[dm-devel] [PATCH v2] dm snapshot: add optional discard support features

Mon Jul 15 18:06:54 UTC 2019

On Fri, Jul 12 2019 at  9:40am -0400,
Nikos Tsironis <ntsironis at arrikto.com> wrote:

> Hi Mike,
> 
> I have reviewed the patch. A few comments below.

Thanks, my email filtering caused this mail to miss my INBOX (still yet
to reason through why).  So I'm just seeing this now.

> On 7/11/19 11:46 PM, Mike Snitzer wrote:
> > @@ -1839,10 +1925,43 @@ static int snapshot_map(struct dm_target *ti, struct bio *bio)
> >  		goto out_unlock;
> >  	}
> >  
> > +	if (unlikely(bio_op(bio) == REQ_OP_DISCARD)) {
> > +		if (s->discard_passdown_origin && dm_bio_get_target_bio_nr(bio)) {
> > +			/*
> > +			 * passdown discard to origin (without triggering
> > +			 * snapshot exceptions via do_origin; doing so would
> > +			 * defeat the goal of freeing space in origin that is
> > +			 * implied by the "discard_passdown_origin" feature)
> > +			 */
> > +			bio_set_dev(bio, s->origin->bdev);
> > +			track_chunk(s, bio, chunk);
> Why track_chunk() is needed here?
> 
> We track snapshot reads redirected to the origin to ensure that the
> origin will not be written while the reads are in-flight, thus returning
> corrupted data.
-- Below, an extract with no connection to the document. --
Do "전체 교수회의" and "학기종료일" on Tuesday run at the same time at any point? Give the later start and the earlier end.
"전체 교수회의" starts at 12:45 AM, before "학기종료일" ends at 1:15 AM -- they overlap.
Also, we track writes to a merging snapshot, which are
> redirected to the COW device, to ensure we don't merge these COW chunks
> before the writes finish.
> 
> I am probably missing something, but I can't understand why we need to
> track the discard to the origin.

I followed how reads are remapped to origin when remapping the discard
destined for origin because a competing write to origin could trigger
copyout that undermines the intent behind passing down the discard to
the origin.  That said, even if the write is withheld until the discard
completes that write triggered copyout could still undermine that intent.
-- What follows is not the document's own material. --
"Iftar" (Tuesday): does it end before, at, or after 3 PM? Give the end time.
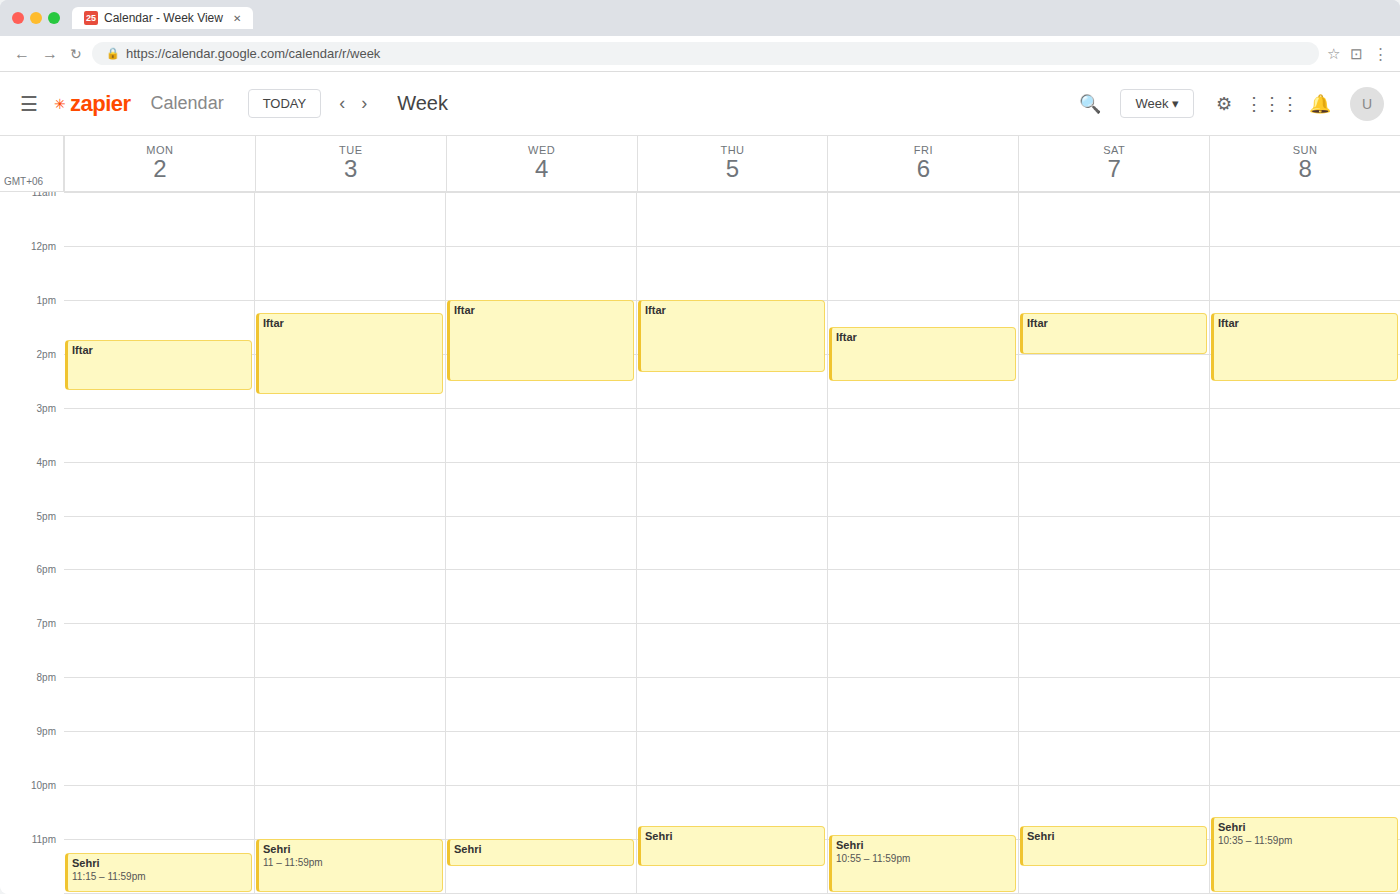
2:45 PM -- before 3 PM, 15 minutes above the 3 PM line.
But for this usecase, the origin wouldn't even be mounted (and is
incapable of being written due to it being full).  So I quickly stopped
caring and was only interested in ensuring do crash would occur in the
face of this hypotehtical concurrent access.

> > @@ -2198,6 +2324,22 @@ static int snapshot_iterate_devices(struct dm_target *ti,
> >  	return r;
> >  }
> >  > +static void snapshot_io_hints(struct dm_target *ti, struct queue_limits *limits)
> > +{
> > +	struct dm_snapshot *snap = ti->private;
> > +
> > +	if (snap->discard_zeroes_cow) {
> > +		struct dm_snapshot *snap_src = NULL, *snap_dest = NULL;
> > +
> 
> I think the following:
> 
> > +		(void) __find_snapshots_sharing_cow(snap, &snap_src, &snap_dest, NULL);
> > +		if (snap_src && snap_dest)
> > +			snap = snap_src;
> > +
> > +		/* All discards are split on chunk_size boundary */
> > +		limits->discard_granularity = snap->store->chunk_size;
> > +		limits->max_discard_sectors = snap->store->chunk_size;
> 
> should be:
> 
> 	down_read(&_origins_lock);
> 
> 	(void) __find_snapshots_sharing_cow(snap, &snap_src, &snap_dest, NULL);
> 	if (snap_src && snap_dest)
> 		snap = snap_src;
> 
> 	/* All discards are split on chunk_size boundary */
> 	limits->discard_granularity = snap->store->chunk_size;
> 	limits->max_discard_sectors = snap->store->chunk_size;
> 
> 	up_read(&_origins_lock);
> 
> Taking _origins_lock protects us against:
> 
> 	* Concurrent modification of the _origins hash table by
> 	  register/unregister_snapshot().
> 	* snapshot_dtr() unregistering snap_src and freeing the relevant
> 	  resources, e.g., snap_src->store.

I agree, will stage incremental fix.

> One final note. The discard features can also be used by the
> snapshot-merge target. But, snapshot_merge_map() is not doing anything
> special about discards. They are treated like normal writes.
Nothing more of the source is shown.